#### WORK INSTRUCTIONS
Continue the passage below on the methods of the child protection review, starting after its last sentence.

===== SELECTED PASSAGE =====

Through such an analysis, it was possible to determine the extent to which, within an area, the guidelines used by different agencies were consistent, showed an awareness of possible complexities and promoted:
- a focus on the child's needs;
- partnership with parents; and
- effective inter-agency working.
In looking at the guidance provided by faith groups and sports clubs, particular attention was paid to the readability and clarity of guidance, appointments procedures for staff and volunteers and the degree of emphasis given to referring disclosures of child abuse to the statutory agencies.
The literature review was designed to provide an overview of the ideas and research evidence on child abuse and child protection. The research evidence was presented in three parts: definitions and information; identification and assessment; addressing the problem and 'what works'. A wide range of national and international journal articles and publications were consulted in the process of producing the literature review. The literature review is published as an accompaniment to this report.
Deaths of Looked After Children
An analysis of the deaths of the 50 Looked After Children (LAC) who died between April 1997 and December 2001 was undertaken. In the event of a death of a child who is looked after local authorities are required to notify the Minister. Information, obtained from all reports, to the Minister about all children and young people who died between these dates was collated on a database. Information from reports which are notified to the Minister after this date will also be collated on this database and it is anticipated that the database will be used to record and assist the analysis of future reports of deaths of looked after children. A report outlining the findings of the analysis of reports of children who died between April 1997 and December 2001 was produced by the review team.
Deaths of children
National statistics and a range of publications were used to provide an analysis of the deaths of all children in the community. A report was produced which outlined the findings of this analysis.

===== RECORDS SUPPLIED =====

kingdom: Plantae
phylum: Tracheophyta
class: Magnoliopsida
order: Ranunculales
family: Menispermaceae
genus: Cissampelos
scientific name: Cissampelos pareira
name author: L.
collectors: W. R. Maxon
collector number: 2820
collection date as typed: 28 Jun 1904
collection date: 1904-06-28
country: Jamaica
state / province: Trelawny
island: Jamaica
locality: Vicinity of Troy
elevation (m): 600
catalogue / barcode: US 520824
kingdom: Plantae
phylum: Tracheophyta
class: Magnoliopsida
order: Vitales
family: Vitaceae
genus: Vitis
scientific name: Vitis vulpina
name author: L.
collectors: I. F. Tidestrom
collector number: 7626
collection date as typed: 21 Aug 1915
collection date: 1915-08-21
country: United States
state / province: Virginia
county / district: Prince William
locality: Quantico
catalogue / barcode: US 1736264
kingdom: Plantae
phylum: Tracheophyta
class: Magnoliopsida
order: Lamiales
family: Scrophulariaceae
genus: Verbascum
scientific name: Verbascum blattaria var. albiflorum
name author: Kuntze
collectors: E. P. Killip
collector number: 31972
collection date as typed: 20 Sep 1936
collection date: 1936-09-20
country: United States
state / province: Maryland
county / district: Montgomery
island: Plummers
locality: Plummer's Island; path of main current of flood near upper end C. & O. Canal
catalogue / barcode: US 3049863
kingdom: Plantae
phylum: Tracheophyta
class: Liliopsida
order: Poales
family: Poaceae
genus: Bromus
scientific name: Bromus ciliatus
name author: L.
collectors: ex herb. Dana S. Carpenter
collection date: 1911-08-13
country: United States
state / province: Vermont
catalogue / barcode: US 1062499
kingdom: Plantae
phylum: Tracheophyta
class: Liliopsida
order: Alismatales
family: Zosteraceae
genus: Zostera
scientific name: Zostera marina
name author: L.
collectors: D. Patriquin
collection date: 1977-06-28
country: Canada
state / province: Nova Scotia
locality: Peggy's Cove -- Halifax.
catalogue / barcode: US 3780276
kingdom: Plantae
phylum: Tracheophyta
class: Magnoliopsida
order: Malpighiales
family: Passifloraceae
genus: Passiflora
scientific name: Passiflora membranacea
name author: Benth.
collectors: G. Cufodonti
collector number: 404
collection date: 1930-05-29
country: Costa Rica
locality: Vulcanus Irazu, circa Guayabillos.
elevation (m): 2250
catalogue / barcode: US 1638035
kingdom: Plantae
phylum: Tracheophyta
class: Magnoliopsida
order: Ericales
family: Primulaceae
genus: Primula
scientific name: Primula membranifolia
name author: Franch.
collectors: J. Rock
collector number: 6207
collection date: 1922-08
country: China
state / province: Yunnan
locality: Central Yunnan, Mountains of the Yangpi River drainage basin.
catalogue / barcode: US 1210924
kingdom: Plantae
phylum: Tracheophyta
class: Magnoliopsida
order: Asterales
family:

=====

#### WRITTEN RESPONSE
Legal aspects of child protection
Professor Kathleen Marshall was commissioned to advise on the legal issues for all the agencies involved, surrounding child protection. She produced a paper, which outlined the Scottish and European legal framework for agency decision making, relevant to potential child protection cases.
Statisticians from the Scottish Executive Education Department worked closely with the child protection team in order to provide statistical support.
The structure of the report
Chapter 1 provides an overview of current knowledge about child abuse and neglect and its extent.
Chapters 2-4 present the findings of the case audit. Chapter 2 describes the circumstances of the children in the sample. Chapter 3 considers how well the children in the sample were protected and chapter 4 assesses whether their needs were met and what the outcomes for children were.
Chapter 5 considers what leads to success in child protection and discusses the issue of accountability.
Chapter 6 discusses how well the child protection system works according to the views of those who have most need of it - children, parents and members of the public. It draws on the ChildLine Scotland, ParentLine Scotland, messages from young people and MORI studies which were undertaken specifically for the review.
Chapter 7 draws on other elements of the review - the literature review, lessons from elsewhere, deaths of looked after children and consultation responses.
Chapter 8 looks to the future. In the light of the key findings, it sets out what needs to change and makes a number of recommendations which are intended to bring about these changes.